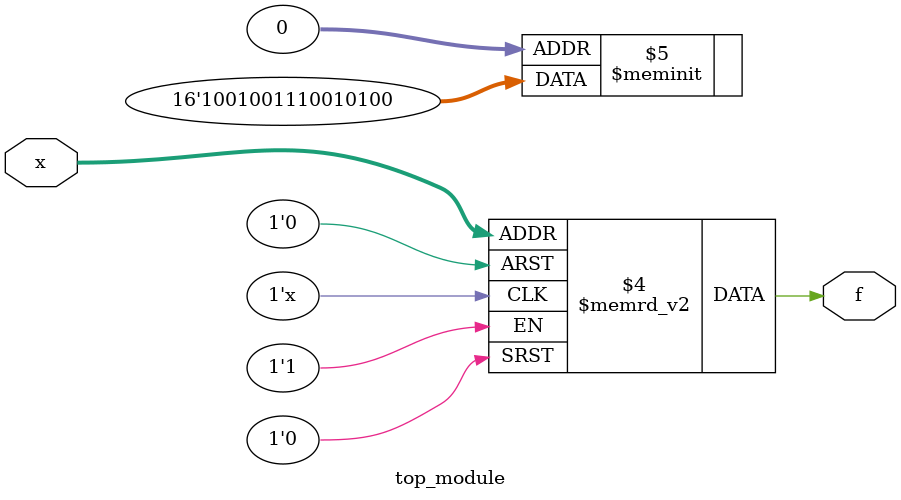
<source format=sv>
module top_module (
    input [4:1] x,
    output logic f
);

always_comb begin
    case ({x[4], x[3], x[2], x[1]})
        4'b0001: f = 1'b0;
        4'b0010: f = 1'b1;
        4'b0011: f = 1'b0;
        4'b0100: f = 1'b1;
        4'b0101: f = 1'b0;
        4'b0110: f = 1'b0;
        4'b0111: f = 1'b1;
        4'b1000: f = 1'b1;
        4'b1001: f = 1'b1;
        4'b1010: f = 1'b0;
        4'b1011: f = 1'b0;
        4'b1100: f = 1'b1;
        4'b1101: f = 1'b0;
        4'b1110: f = 1'b0;
        4'b1111: f = 1'b1;
        default: f = 1'b0; // Don't care
    endcase
end

endmodule

</source>
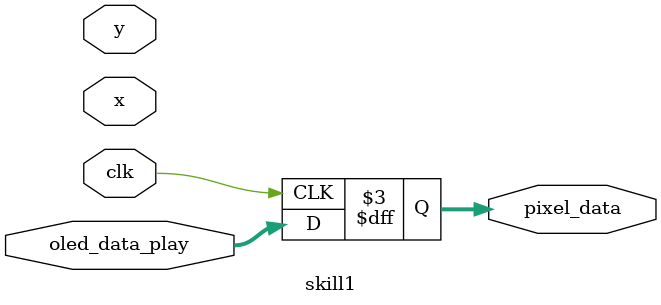
<source format=v>
`timescale 1ns / 1ps


module skill1(
    input clk,
    input [6:0] x,
    input [6:0] y,
    input [15:0] oled_data_play,
    output reg [15:0] pixel_data = 16'h0000
    );
    
    always @ (posedge clk) begin
        pixel_data <= oled_data_play; // Add if-else logic. Put this line as the lowest priority
    end
endmodule

</source>
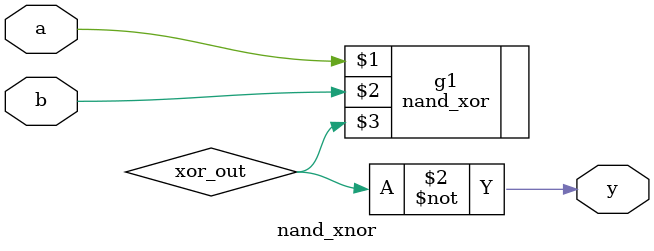
<source format=v>
`include "nand_xor.v"
module nand_xnor(input a, input b, output y);
    wire xor_out;
    nand_xor g1(a, b, xor_out);
    assign y = ~(xor_out & xor_out);
endmodule

</source>
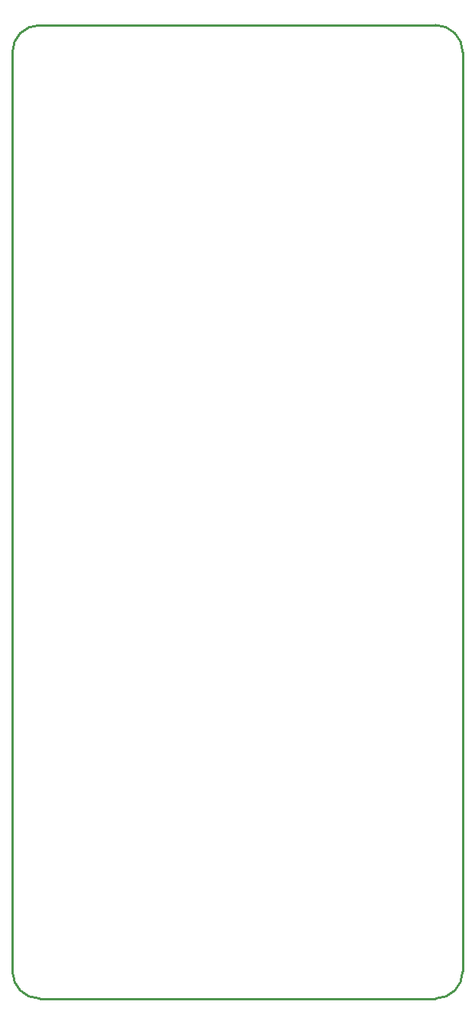
<source format=gbr>
%TF.GenerationSoftware,KiCad,Pcbnew,8.0.4*%
%TF.CreationDate,2024-08-14T20:50:51+02:00*%
%TF.ProjectId,FX-Pots,46582d50-6f74-4732-9e6b-696361645f70,rev?*%
%TF.SameCoordinates,PX40d9900PY25ab8e0*%
%TF.FileFunction,Profile,NP*%
%FSLAX46Y46*%
G04 Gerber Fmt 4.6, Leading zero omitted, Abs format (unit mm)*
G04 Created by KiCad (PCBNEW 8.0.4) date 2024-08-14 20:50:51*
%MOMM*%
%LPD*%
G01*
G04 APERTURE LIST*
%TA.AperFunction,Profile*%
%ADD10C,0.250000*%
%TD*%
G04 APERTURE END LIST*
D10*
X47000000Y0D02*
G75*
G02*
X50000000Y-3000000I0J-3000000D01*
G01*
X50000000Y-105000000D02*
G75*
G02*
X47000000Y-108000000I-3000000J0D01*
G01*
X47000000Y0D02*
X3000000Y0D01*
X0Y-3000000D02*
G75*
G02*
X3000000Y0I3000000J0D01*
G01*
X50000000Y-105000000D02*
X50000000Y-3000000D01*
X0Y-3000000D02*
X0Y-105000000D01*
X3000000Y-108000000D02*
G75*
G02*
X0Y-105000000I0J3000000D01*
G01*
X3000000Y-108000000D02*
X47000000Y-108000000D01*
M02*

</source>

= = = =

#### Problem requirements:
Everything in the listing is to be returned word for word, except the pictures.

#### Solution to this exercise:
<source format=sv>
module top_module (
    input [4:1] x,
    output logic f
);

always_comb begin
    case ({x[4], x[3], x[2], x[1]})
        4'b0001: f = 1'b0;
        4'b0010: f = 1'b1;
        4'b0011: f = 1'b0;
        4'b0100: f = 1'b1;
        4'b0101: f = 1'b0;
        4'b0110: f = 1'b0;
        4'b0111: f = 1'b1;
        4'b1000: f = 1'b1;
        4'b1001: f = 1'b1;
        4'b1010: f = 1'b0;
        4'b1011: f = 1'b0;
        4'b1100: f = 1'b1;
        4'b1101: f = 1'b0;
        4'b1110: f = 1'b0;
        4'b1111: f = 1'b1;
        default: f = 1'b0; // Don't care
    endcase
end

endmodule

</source>
<source format=v>
`timescale 1ns / 1ps


module skill1(
    input clk,
    input [6:0] x,
    input [6:0] y,
    input [15:0] oled_data_play,
    output reg [15:0] pixel_data = 16'h0000
    );
    
    always @ (posedge clk) begin
        pixel_data <= oled_data_play; // Add if-else logic. Put this line as the lowest priority
    end
endmodule

</source>
<source format=v>
`include "nand_xor.v"
module nand_xnor(input a, input b, output y);
    wire xor_out;
    nand_xor g1(a, b, xor_out);
    assign y = ~(xor_out & xor_out);
endmodule

</source>
<source format=gbr>
%TF.GenerationSoftware,KiCad,Pcbnew,8.0.4*%
%TF.CreationDate,2024-08-14T20:50:51+02:00*%
%TF.ProjectId,FX-Pots,46582d50-6f74-4732-9e6b-696361645f70,rev?*%
%TF.SameCoordinates,PX40d9900PY25ab8e0*%
%TF.FileFunction,Profile,NP*%
%FSLAX46Y46*%
G04 Gerber Fmt 4.6, Leading zero omitted, Abs format (unit mm)*
G04 Created by KiCad (PCBNEW 8.0.4) date 2024-08-14 20:50:51*
%MOMM*%
%LPD*%
G01*
G04 APERTURE LIST*
%TA.AperFunction,Profile*%
%ADD10C,0.250000*%
%TD*%
G04 APERTURE END LIST*
D10*
X47000000Y0D02*
G75*
G02*
X50000000Y-3000000I0J-3000000D01*
G01*
X50000000Y-105000000D02*
G75*
G02*
X47000000Y-108000000I-3000000J0D01*
G01*
X47000000Y0D02*
X3000000Y0D01*
X0Y-3000000D02*
G75*
G02*
X3000000Y0I3000000J0D01*
G01*
X50000000Y-105000000D02*
X50000000Y-3000000D01*
X0Y-3000000D02*
X0Y-105000000D01*
X3000000Y-108000000D02*
G75*
G02*
X0Y-105000000I0J3000000D01*
G01*
X3000000Y-108000000D02*
X47000000Y-108000000D01*
M02*

</source>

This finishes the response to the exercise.